Nunca sabemos ao certo quando teremos filhos. Enquanto algumas mulheres se tornam mães ainda jovens, outras esperam mais tempo. Infelizmente, algumas não conseguem ter filhos devido a vários desafios. No entanto, não existe uma forma certa ou errada de viver a maternidade — cada criança e o percurso de cada mãe merecem reconhecimento e respeito.
A história de Maria del Carmen Bousada de Lara é um exemplo de uma viagem que desafiou as expectativas. Maria, que fez manchetes como a mãe mais velha do mundo, enfrentou julgamentos e críticas significativas pelo momento da sua maternidade.

Maria, na altura com 66 anos, chocou toda a gente ao revelar que estava grávida de gémeos. A sua família, em particular, ficou chocada, sobretudo porque Maria já tinha passado a idade típica da maternidade.
Em 2006, Maria estabeleceu um recorde mundial ao dar à luz os gémeos Christian e Pau, aos 66 anos e 358 dias.
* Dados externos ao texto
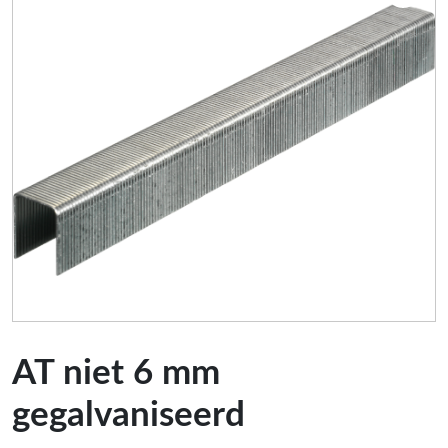
AT niet 6 mm
gegalvaniseerd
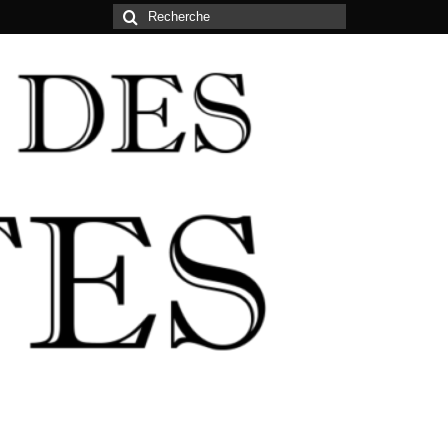
Rechercher
:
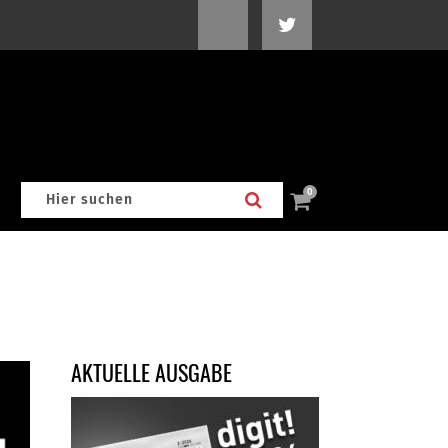
0
AKTUELLE AUSGABE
Para financiar os tratamentos de fertilização in vitro, Maria vendeu a sua casa, chegando mesmo a mentir sobre a sua idade, afirmando ter 55 anos para enganar os médicos de uma clínica de fertilidade na Califórnia.
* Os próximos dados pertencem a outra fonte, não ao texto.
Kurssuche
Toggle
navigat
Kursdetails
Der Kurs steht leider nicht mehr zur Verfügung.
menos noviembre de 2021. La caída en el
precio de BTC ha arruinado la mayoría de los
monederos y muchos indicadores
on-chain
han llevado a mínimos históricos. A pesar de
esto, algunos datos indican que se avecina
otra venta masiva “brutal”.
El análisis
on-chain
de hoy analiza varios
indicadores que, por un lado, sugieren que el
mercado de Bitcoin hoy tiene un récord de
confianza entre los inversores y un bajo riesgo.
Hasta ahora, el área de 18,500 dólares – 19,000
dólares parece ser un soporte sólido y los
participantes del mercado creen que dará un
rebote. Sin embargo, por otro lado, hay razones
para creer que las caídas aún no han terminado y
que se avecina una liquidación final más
A decisão de Maria não foi bem recebida por todos, especialmente pela sua família. Criticaram-na como egoísta, e Maria chegou a esconder-lhes a gravidez por um tempo. Quando ela finalmente contou, inicialmente pensaram que era uma brincadeira.
Apesar da reação negativa, Maria manteve-se firme na sua crença de que as mulheres devem ser livres para decidir quando ter filhos. Explicou que as circunstâncias da vida, por vezes, levam-nos a fazer escolhas difíceis e, para ela, esta era a única forma de realizar o seu antigo sonho de ser mãe.
Infelizmente, Maria faleceu em 2009, poucos anos depois de ter dado à luz os seus gémeos, após ter sido diagnosticada com cancro do ovário. Ela não viveu o suficiente para ver os seus filhos crescerem até à idade adulta. Na altura do diagnóstico, disse que ainda não tinha contado aos filhos sobre a sua doença.
A família, inicialmente em estado crítico, interveio para ajudar a criar Christian e Pau. O seu irmão, Ricardo, lamentou que Maria tivesse esperado tanto tempo para ter filhos, mas também reconheceu o amor que sentiam pelos meninos.
Apesar da sua morte prematura, aqueles que a conheciam, incluindo Pilar Pinto, uma habitante local, relataram que Christian e Pau estavam bem e a crescer saudáveis.
A decisão de Maria de ter filhos em tão avançada idade continua a ser motivo de debate, mas manteve-se confiante na sua escolha até aos últimos dias. A sua história serve como um lembrete de que cada mulher deve ter o direito de decidir quando e como quer viver a maternidade.